On April 16, 1885, a letter Mary Tape wrote to the School board was published in the Daily Alta California. The letter defended the right for Maime to attend the school rather than a segregated school for Chinese students, and it was later reprinted in newspapers across the country. Consequently, on May 22, 1885, The New North-West (Deer Lodge, MT) labeled Mary as “An Indignant Mother.” 

In her letter, Mary Tape wrote that Mr. Moulder had a grudge against her 8-year-old daughter and that Maime would never attend any of his Chinese schools. The letter wrote, “I will let the world see sir what justice there is when it is govern by the race prejudice men! Just because she don’t dress like you because she does. Just because she is descended of Chinese parents: I guess she is more of a American a good many of you that is going to prevent her being educated.”

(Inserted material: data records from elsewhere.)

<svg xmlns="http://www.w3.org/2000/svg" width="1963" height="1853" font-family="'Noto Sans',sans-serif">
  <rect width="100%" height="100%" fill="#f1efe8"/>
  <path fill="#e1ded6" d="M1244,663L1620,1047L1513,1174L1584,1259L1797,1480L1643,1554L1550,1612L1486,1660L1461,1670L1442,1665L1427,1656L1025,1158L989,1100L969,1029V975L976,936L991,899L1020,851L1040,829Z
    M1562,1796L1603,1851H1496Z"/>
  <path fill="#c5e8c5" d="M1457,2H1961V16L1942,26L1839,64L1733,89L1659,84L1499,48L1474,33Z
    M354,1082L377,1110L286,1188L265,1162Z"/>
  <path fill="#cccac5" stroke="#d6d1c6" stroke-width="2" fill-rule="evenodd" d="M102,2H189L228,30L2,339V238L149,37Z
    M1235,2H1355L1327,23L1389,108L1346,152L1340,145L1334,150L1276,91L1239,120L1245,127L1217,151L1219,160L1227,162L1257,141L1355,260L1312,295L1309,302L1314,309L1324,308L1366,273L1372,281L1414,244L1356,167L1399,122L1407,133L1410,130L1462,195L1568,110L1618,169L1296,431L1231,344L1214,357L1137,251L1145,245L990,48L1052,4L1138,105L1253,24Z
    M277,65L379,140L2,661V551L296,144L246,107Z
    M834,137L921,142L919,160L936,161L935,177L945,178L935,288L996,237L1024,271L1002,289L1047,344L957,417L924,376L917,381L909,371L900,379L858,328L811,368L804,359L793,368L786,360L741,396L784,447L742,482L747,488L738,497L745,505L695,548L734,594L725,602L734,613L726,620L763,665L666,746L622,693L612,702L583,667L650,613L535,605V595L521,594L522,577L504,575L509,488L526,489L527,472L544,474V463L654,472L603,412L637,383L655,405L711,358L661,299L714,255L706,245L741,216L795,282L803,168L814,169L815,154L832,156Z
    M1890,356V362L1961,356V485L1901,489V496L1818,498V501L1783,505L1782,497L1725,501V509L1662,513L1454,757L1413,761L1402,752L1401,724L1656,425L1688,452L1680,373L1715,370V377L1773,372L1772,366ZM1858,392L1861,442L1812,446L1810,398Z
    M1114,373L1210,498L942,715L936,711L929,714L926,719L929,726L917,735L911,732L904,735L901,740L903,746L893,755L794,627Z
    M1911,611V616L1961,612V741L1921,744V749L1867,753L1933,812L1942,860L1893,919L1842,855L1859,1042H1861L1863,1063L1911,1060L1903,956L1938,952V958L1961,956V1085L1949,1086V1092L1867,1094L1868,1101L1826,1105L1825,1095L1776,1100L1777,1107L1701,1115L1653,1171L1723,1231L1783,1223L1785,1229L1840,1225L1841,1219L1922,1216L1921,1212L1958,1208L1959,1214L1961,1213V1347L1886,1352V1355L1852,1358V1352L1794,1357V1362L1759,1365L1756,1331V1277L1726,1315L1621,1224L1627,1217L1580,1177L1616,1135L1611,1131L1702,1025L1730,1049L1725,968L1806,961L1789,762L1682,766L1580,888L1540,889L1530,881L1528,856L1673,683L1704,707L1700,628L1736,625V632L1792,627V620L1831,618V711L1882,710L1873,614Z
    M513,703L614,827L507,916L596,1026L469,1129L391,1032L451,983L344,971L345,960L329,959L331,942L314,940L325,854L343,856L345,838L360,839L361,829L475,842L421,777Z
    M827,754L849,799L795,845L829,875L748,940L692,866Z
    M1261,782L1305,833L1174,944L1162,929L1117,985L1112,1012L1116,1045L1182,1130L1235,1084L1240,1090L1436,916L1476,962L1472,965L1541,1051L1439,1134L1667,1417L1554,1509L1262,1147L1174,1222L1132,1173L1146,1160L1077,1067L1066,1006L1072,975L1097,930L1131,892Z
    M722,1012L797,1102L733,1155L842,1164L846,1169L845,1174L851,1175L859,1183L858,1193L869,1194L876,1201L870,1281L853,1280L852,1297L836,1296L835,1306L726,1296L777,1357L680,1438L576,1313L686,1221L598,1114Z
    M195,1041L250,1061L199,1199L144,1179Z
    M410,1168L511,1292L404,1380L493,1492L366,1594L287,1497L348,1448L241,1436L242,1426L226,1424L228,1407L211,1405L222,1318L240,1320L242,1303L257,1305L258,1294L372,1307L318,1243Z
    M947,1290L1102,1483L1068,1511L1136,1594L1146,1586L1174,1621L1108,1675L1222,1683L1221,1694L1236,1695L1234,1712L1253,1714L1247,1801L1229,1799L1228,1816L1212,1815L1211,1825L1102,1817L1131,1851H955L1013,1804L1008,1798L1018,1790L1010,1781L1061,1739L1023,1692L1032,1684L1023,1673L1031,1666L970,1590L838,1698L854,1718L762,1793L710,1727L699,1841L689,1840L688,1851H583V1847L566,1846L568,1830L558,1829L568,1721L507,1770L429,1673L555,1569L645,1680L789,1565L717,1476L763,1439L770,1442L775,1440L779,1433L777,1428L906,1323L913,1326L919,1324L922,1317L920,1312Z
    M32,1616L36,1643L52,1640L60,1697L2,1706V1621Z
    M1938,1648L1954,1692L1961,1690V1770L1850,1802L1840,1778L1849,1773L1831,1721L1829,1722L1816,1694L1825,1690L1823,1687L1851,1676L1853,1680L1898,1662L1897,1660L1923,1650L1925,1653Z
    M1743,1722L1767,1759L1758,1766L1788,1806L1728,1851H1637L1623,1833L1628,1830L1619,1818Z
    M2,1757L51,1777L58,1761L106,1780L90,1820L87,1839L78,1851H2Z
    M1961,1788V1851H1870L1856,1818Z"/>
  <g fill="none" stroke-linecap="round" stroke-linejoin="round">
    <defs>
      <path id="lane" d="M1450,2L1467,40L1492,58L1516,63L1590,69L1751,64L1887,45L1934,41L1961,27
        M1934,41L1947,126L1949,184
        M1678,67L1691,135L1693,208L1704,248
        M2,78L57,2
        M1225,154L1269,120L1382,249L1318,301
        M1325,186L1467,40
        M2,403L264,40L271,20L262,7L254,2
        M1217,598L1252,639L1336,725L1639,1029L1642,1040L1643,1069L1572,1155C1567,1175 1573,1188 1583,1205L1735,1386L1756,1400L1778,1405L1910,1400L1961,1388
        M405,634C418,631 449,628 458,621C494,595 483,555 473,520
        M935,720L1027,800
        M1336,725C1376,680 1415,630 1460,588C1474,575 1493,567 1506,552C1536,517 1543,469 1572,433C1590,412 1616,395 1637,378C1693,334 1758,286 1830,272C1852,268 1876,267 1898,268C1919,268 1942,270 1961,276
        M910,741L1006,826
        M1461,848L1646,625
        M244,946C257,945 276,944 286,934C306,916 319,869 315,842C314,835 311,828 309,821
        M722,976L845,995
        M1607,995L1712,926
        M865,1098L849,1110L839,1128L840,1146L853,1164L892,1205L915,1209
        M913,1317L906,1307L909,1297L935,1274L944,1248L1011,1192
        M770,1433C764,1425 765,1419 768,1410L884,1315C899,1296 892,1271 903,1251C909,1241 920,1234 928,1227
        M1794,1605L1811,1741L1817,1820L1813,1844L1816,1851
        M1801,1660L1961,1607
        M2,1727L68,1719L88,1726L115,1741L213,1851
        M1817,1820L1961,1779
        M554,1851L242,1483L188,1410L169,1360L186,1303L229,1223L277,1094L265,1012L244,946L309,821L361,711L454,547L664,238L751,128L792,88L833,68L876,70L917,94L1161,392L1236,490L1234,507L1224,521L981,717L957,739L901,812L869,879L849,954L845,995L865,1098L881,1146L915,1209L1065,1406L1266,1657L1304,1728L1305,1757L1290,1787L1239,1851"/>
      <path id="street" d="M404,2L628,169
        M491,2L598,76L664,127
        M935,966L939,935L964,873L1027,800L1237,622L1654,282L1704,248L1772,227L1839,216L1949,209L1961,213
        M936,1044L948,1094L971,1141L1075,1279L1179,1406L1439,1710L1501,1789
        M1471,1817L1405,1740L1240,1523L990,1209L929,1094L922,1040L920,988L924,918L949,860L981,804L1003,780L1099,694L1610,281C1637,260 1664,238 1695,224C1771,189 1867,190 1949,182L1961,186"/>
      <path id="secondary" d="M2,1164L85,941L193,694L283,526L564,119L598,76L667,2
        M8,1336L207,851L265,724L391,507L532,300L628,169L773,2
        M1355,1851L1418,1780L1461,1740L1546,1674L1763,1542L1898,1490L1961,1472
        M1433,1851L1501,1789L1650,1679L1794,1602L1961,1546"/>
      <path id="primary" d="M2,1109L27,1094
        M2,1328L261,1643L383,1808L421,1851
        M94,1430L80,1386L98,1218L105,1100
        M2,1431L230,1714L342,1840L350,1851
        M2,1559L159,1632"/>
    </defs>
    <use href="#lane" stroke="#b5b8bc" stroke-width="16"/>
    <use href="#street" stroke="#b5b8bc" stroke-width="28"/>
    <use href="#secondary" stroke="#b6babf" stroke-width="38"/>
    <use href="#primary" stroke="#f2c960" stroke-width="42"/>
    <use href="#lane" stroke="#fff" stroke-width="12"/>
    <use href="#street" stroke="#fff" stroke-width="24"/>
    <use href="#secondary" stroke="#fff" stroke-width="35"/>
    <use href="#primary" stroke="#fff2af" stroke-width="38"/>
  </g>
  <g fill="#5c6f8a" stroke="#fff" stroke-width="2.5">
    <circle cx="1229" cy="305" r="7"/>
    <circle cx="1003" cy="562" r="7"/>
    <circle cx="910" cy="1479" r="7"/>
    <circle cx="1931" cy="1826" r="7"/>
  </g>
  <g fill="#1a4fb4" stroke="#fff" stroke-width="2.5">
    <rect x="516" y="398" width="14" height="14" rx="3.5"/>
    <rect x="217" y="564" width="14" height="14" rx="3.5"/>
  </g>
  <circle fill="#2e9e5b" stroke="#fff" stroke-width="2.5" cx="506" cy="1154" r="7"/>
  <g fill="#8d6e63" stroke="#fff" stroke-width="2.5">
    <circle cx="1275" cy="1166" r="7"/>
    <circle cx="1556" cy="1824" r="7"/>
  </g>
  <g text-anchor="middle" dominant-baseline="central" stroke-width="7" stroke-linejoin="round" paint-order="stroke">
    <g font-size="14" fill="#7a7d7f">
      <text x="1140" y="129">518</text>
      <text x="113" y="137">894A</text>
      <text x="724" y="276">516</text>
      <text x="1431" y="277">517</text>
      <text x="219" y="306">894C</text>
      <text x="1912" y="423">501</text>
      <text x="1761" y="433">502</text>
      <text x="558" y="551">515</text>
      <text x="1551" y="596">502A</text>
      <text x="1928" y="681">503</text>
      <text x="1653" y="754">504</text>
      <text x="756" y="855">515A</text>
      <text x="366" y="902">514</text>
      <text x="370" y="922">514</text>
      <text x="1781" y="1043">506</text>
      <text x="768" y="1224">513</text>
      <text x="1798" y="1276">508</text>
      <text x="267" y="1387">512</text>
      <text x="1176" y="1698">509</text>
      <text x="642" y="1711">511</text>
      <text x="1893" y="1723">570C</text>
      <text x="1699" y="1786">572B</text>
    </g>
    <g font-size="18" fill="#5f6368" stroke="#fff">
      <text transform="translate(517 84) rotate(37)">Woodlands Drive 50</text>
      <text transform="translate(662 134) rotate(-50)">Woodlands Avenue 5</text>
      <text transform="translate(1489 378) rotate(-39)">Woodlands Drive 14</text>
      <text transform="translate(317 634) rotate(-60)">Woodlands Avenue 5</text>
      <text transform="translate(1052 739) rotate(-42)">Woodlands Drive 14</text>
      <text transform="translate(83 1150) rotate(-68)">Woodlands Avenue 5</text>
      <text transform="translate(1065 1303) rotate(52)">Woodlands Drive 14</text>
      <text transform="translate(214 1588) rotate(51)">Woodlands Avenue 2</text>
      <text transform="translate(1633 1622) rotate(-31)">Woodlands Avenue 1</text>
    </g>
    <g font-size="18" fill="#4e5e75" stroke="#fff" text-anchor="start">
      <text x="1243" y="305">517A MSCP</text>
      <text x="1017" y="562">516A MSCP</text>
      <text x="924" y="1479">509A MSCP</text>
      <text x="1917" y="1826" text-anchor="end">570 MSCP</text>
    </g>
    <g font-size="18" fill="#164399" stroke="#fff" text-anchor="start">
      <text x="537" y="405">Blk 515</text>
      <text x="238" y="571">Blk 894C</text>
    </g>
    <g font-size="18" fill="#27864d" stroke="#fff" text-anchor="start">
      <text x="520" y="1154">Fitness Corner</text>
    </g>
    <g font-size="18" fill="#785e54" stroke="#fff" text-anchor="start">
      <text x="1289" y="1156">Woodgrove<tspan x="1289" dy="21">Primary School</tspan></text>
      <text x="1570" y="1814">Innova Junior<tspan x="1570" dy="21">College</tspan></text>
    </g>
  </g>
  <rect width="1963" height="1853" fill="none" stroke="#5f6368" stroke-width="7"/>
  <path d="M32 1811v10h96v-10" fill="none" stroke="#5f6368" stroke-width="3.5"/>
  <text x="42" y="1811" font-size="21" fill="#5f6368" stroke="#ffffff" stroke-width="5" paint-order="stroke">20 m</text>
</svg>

  • “My children don’t dress like the other Chinese. They look just as phunny among them as the Chinese dress in Chinese look amongst you Caucasians”

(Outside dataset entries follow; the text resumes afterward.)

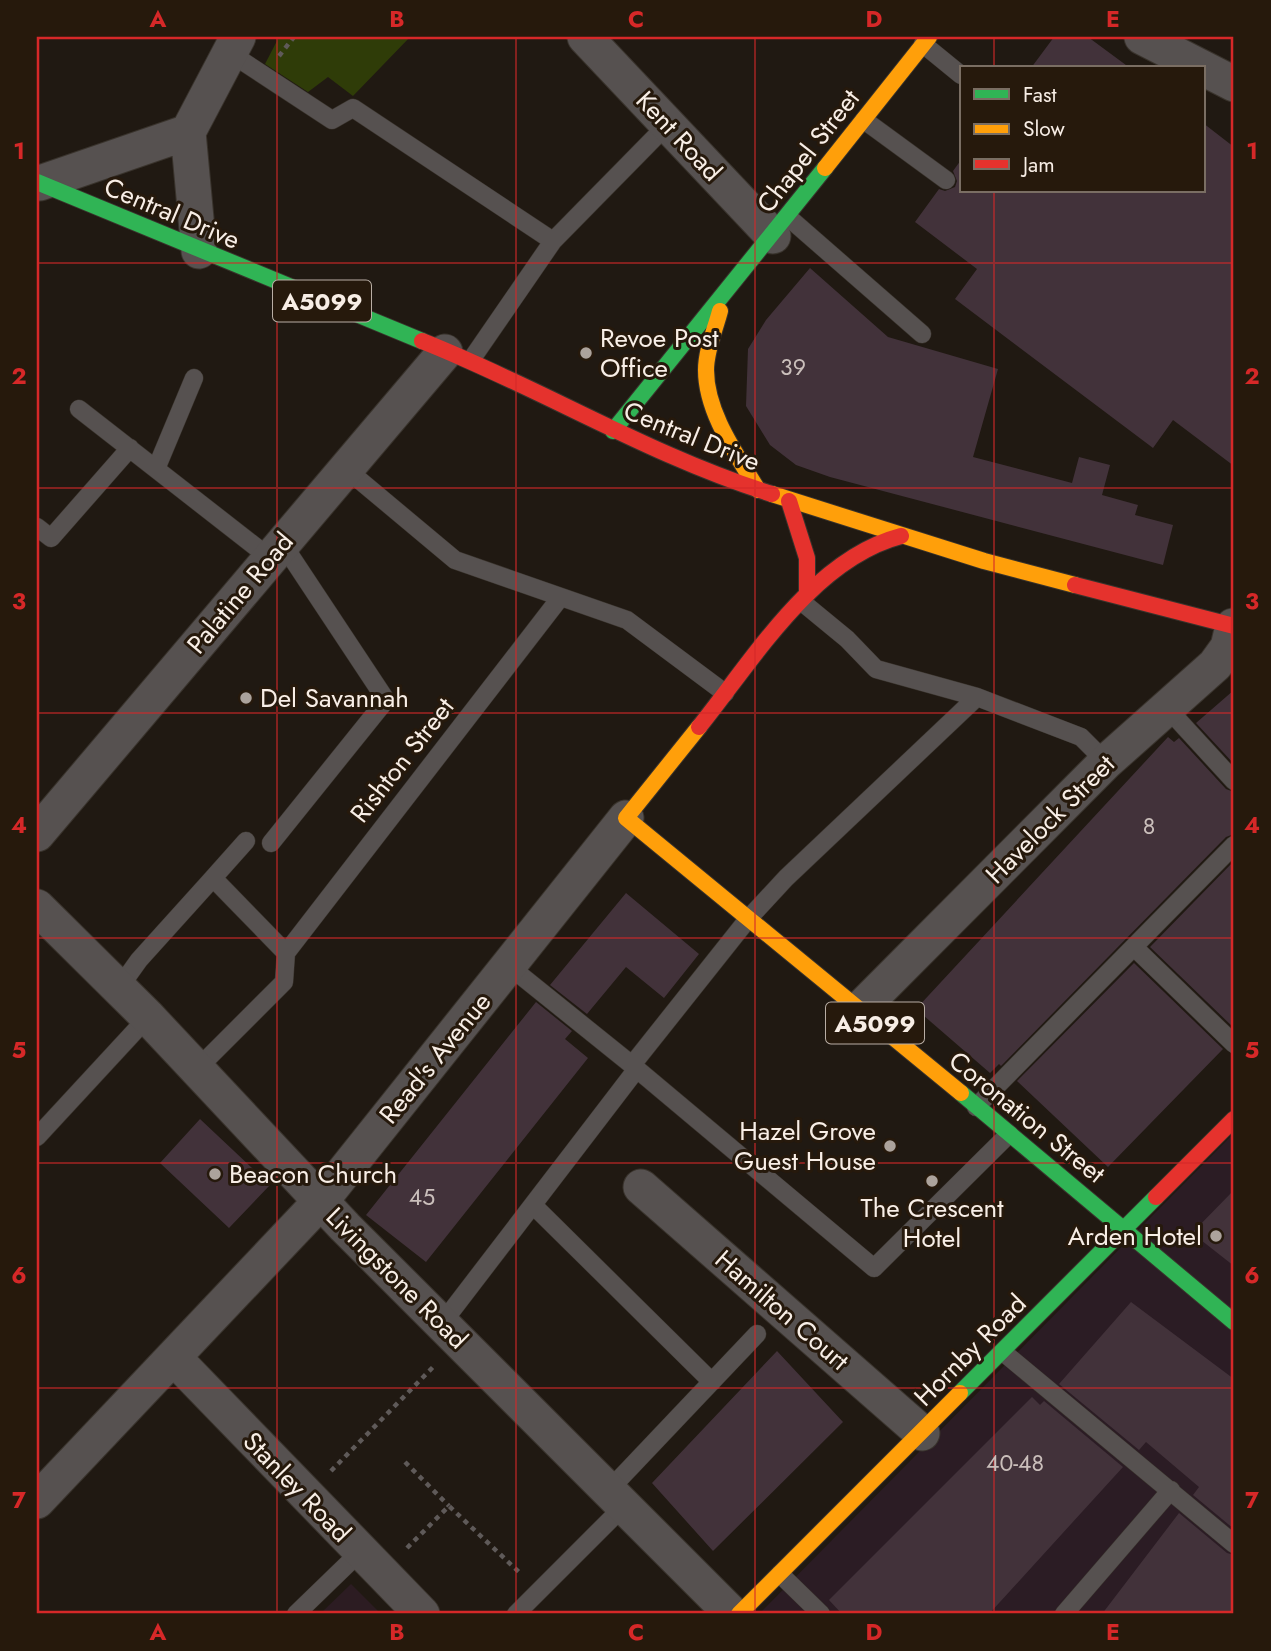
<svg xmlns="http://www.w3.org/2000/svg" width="1271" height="1651" font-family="Jost,sans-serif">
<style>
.commercial{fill:#2b1c24}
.education{fill:#2c1c22}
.green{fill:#2f3c08}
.building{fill:#42323a}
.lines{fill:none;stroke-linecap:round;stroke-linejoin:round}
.lane-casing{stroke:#39332c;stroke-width:19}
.street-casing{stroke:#39332c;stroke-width:37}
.fast-casing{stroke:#39332c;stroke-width:18}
.slow-casing{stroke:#39332c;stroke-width:18}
.jam-casing{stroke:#39332c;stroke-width:18}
.path{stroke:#5f5a59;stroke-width:4.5;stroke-dasharray:5 5;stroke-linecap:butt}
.lane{stroke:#565150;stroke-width:18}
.street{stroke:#565150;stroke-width:35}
.fast{stroke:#30b455;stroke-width:16}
.slow{stroke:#ff9f0a;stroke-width:16}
.jam{stroke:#e5322d;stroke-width:16}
.grid{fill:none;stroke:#d62828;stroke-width:2;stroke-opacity:0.55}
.poi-dot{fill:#aca39c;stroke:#26190c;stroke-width:2.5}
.labels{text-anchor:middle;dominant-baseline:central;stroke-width:6;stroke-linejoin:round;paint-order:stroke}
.number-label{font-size:23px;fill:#cabfbb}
.shield{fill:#26190c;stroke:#b9aea5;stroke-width:2}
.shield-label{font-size:24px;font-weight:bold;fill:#f8eee6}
.street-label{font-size:26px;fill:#f8eee6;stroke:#26190c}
.poi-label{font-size:26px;fill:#f8eee6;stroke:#26190c;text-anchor:start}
.neatline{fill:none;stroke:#d62828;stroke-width:2.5}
.grid-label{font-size:23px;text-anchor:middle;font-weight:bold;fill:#d62828}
</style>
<rect width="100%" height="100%" fill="#201912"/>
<path class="commercial" d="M1234 1133V1614H759Z"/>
<path class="education" d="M351 1584 381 1614H320Z"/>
<path class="green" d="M279 37H410L353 96 328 77 308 92 265 64Z"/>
<path class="building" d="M1054 37H1088L1130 68H1031Z
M1203 123 1234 147V466L1173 420 1153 448 955 299 977 269 915 222 939 189 945 191 955 187 957 181 953 171 961 160V191H1203Z
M810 268 888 337 998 369 973 457 1072 483 1079 457 1110 465 1102 495 1138 505 1135 515 1173 525 1163 565 830 477 796 465 770 445 746 406 748 349 766 320Z
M1234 690V764L1196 723Z
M1168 737 1174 742 1179 738 1226 789 1234 792V834L1226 837 1001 1066 999 1064 990 1073 916 1009Z
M1234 861V1028L1150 947Z
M626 893 699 954 664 998 626 967 587 1014 550 985Z
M1134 963 1223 1049 1108 1167 1017 1081Z
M536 1002 572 1031 565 1039 588 1058 426 1262 366 1215Z
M200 1119 270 1185 229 1228 160 1163Z
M1234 1190V1266L1192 1233Z
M1131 1302 1234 1379V1529L1193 1495 1199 1487 1146 1442 1139 1450 1059 1384Z
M777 1351 843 1422 713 1551 652 1483Z
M1032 1397 1040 1405 1044 1401 1123 1467 989 1614H842L829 1600Z
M1179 1513 1227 1553 1234 1555V1614H1102Z"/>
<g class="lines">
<defs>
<path id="lane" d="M923 44 961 75
M230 53 332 120 353 108 553 241
M864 120 946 180
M788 217 922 334
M471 360 553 241 667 125
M79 409 270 558
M345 468 455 560 627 620 725 693
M156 469 194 378
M37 527 51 538 130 448
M802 602 847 639 876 669 977 697 1081 737 1106 762
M1168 709 1234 781
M271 843 386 700 282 543
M213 878 246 841
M1135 948 1234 1044
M286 953 560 598
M509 966 632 1065 874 1268 1009 1134
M119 988 139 960 213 878 286 953 284 982 197 1069
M632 1065 748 919 786 878 977 697
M976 1107 1234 845
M37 1137 148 1017
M533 1205 712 1382
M443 1322 636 1070
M1003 1352 1234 1544
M609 1490 757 1334
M780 1574 821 1614
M296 1614 360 1552
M516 1614 624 1506
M1064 1614 1171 1490"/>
<path id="street" d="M585 37 773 236
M1142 37 1234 84
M40 183 188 132
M199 251 188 132 238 37
M37 834 445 352
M37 907 148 1017 345 1227 732 1614
M859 1010 1106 762 1215 665 1228 647 1233 626
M641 1187 922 1433
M174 1358 422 1614
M37 1501 320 1202 626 818"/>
<path id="fast" d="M37 182 422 341
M613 431 825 168
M961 1093 1234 1322
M960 1393 1156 1197"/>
<path id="slow" d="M825 168 929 37
M720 311C715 330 706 350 706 370 706 413 737 455 758 490
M772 494 984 561 1075 585
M699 727 626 818 961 1093
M739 1614 960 1393"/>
<path id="jam" d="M422 341C541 388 650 456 772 494
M789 501 807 558V593
M1075 585 1234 626
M699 727C753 660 813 559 901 536
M1156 1197 1234 1119"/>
</defs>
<use href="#lane" class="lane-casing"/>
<use href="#street" class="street-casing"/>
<use href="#fast" class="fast-casing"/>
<use href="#slow" class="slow-casing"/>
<use href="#jam" class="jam-casing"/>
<path class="path" d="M279 56 294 37
M405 1462 449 1506
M331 1471 435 1365
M407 1548 449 1506 521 1574"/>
<use href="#lane" class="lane"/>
<use href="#street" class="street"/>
<use href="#fast" class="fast"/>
<use href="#slow" class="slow"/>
<use href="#jam" class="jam"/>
</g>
<path class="grid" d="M277 37V1614M516 37V1614M755 37V1614M994 37V68M994 191V1614M37 263H1234M37 488H1234M37 713H1234M37 938H1234M37 1163H1234M37 1388H1234"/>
<g class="poi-dot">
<circle cx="586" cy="353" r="7"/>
<circle cx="246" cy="698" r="7"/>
<circle cx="890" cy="1146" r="7"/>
<circle cx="215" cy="1174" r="7"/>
<circle cx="932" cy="1181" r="7"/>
<circle cx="1216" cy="1236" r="7"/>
</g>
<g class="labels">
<g class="number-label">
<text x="793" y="367">39</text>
<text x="1149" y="826">8</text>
<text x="422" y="1197">45</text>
<text x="1015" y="1463">40-48</text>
</g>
<g class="shield">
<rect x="273" y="280.5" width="98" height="41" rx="5"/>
<rect x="826" y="1002.5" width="98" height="41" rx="5"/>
</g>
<g class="shield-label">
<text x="322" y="301">A5099</text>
<text x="875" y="1023">A5099</text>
</g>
<g class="street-label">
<text transform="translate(679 136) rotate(47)">Kent Road</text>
<text transform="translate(808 151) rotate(-52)">Chapel Street</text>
<text transform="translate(172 213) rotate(23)">Central Drive</text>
<text transform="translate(692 436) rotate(22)">Central Drive</text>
<text transform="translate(240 593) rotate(-50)">Palatine Road</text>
<text transform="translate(402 760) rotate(-52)">Rishton Street</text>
<text transform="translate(1050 819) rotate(-45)">Havelock Street</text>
<text transform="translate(435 1058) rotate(-51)">Read's Avenue</text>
<text transform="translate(1027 1117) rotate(39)">Coronation Street</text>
<text transform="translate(397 1278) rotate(45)">Livingstone Road</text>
<text transform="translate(782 1310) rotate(41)">Hamilton Court</text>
<text transform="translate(970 1350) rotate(-45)">Hornby Road</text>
<text transform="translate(297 1487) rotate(46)">Stanley Road</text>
</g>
<g class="poi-label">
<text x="600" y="338">Revoe Post<tspan x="600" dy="30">Office</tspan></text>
<text x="260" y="698">Del Savannah</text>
<text x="876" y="1131" text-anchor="end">Hazel Grove<tspan x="876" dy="30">Guest House</tspan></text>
<text x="229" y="1174">Beacon Church</text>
<text x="932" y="1208" text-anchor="middle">The Crescent<tspan x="932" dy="30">Hotel</tspan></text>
<text x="1202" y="1236" text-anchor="end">Arden Hotel</text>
</g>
</g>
<rect width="1271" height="1651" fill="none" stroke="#26190c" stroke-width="77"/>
<rect x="960" y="66" width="245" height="126" fill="#26190c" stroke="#7a6e63" stroke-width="2"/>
<rect x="974" y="89" width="35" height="10" fill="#30b455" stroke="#7a6e63" stroke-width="2"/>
<text x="1023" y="102" font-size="21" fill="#f8eee6">Fast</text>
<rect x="974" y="124" width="35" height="10" fill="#ff9f0a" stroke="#7a6e63" stroke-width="2"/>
<text x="1023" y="136" font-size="21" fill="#f8eee6">Slow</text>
<rect x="974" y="159" width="35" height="10" fill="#e5322d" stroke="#7a6e63" stroke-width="2"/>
<text x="1023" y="172" font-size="21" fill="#f8eee6">Jam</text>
<rect x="38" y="38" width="1194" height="1574" class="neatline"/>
<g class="grid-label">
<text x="158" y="27">A</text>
<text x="397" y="27">B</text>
<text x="636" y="27">C</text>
<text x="874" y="27">D</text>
<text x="1113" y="27">E</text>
<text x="19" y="159">1</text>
<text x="1252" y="159">1</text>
<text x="19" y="384">2</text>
<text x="1252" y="384">2</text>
<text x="19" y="609">3</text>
<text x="1252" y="609">3</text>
<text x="19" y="833">4</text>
<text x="1252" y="833">4</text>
<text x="19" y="1058">5</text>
<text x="1252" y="1058">5</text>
<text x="19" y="1283">6</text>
<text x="1252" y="1283">6</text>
<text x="19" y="1508">7</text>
<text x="1252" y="1508">7</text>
<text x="158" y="1640">A</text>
<text x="397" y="1640">B</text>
<text x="636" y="1640">C</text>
<text x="874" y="1640">D</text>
<text x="1113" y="1640">E</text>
</g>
</svg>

    “It seems no matter how a Chinese may live and dress so long as you know they Chinese. Then they are hated as one. There is not any right or justice for them”

    “I will let the world see sir what justice there is when it is govern by the race prejudice men! Just because she don’t dress like you because she does. Just because she is descended of Chinese parents: I guess she is more of a American a good many of you that is going to prevent her being educated”

    “Is it a disgrace to be Born a Chinese? Didn’t God make us all!!!”

    “Do you call it a Christian act to compel my little children to go so far to a school that is made in purpose for them”

    “You told [my husband] it wasn’t Maime Tape you object to. If it were not Maime Tape you object to, why didn’t you let her attend the school nearest her home? Instead of first making one pretense then another pretense of some kind to keep her out?”

    “Maime Tape will never attend any of the Chinse schools of your making! Never !!!”

Aftermath

On April 13, 1885, Maime and her younger brother Frank were the first students to attend the Chinese Primary School when it opened in Chinatown despite Mary stating they would never attend a Chinese segregated school. Maime Tape never was admitted into the Spring Valley Primary School, but Chinese children began increasingly attending white schools in San Francisco after the Tape v. Hurley case.

Later…

Gong Lum V. Rice (1927)

On November 21, 1927, the Supreme Court ruled that a Mississippi school board had not violated the Fourteenth Amendment’s equal protection clause when Rosedale Consolidated School prevented Gong Lum’s daughter, Marta, a native-born US citizen of Chinese descent, from attending a white high school.

Brown V. Board of Education (1954)

On May 19, 1954, the US Supreme Court ruled Brown vs. Board of Education, stating segregated schools were unconstitutional–in violation of the Fourteenth Amendment.